USA Today, March 2024

Officials were turning Wednesday toward a key salvage operation that has implications for the port of Baltimore – removal of the massive wreckage left after a cargo ship hit Baltimore’s Francis Scott Key Bridge and sent it crashing into the river. Experts say the operation will be vital to reopening the busy port and may take weeks.

Bodies of two of the six missing construction workers from the Francis Scott Key Bridge collapse were recovered Wednesday, Maryland authorities said at an afternoon news conference. But the recovery operation to find four other missing workers who are presumed dead was ended due to the difficulty of finding them in the wreckage, authorities said.

Maryland state police Superintendent Roland Butler Jr. said the efforts will now transition from recovery to a salvage operation. The construction workers were on break at the time of the collapse and had been sitting in their trucks to warm up when the ship smashed into the bridge.

“Because of the superstructure surrounding what we believe are the vehicles, and the amount of concrete and debris, divers are no longer able to safely navigate or operate around that,” Butler said. “We firmly believe the vehicles are encased in the superstructure and concrete that we tragically saw come down.’’

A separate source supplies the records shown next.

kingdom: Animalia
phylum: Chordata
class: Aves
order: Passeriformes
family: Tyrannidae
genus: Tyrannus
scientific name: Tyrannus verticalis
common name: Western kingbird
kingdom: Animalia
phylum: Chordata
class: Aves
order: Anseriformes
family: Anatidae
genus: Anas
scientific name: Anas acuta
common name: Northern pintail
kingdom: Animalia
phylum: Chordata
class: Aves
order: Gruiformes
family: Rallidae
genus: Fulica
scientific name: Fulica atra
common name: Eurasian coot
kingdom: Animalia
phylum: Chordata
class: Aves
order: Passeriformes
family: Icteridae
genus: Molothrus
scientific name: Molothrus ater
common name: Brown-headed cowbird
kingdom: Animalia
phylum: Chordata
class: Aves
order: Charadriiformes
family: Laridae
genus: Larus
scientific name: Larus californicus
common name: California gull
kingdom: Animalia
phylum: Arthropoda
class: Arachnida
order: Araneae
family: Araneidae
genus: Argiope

The Dali, which was carrying some 4,700 cargo containers as it departed the Baltimore port, hit one of the bridge’s support columns at about 1:30 a.m. on Tuesday, causing the bridge to immediately collapse into the Patapsco River. In the coming weeks, responders will need to assess the damage to the ship and free it from the wreckage of the bridge so they can safely clear it from the scene, then remove the debris from the bridge so that shipping operations can resume, said Stephen Frailey, a partner with the West Coast-based Pacific Maritime Group that helps with marine salvage and wreck removal.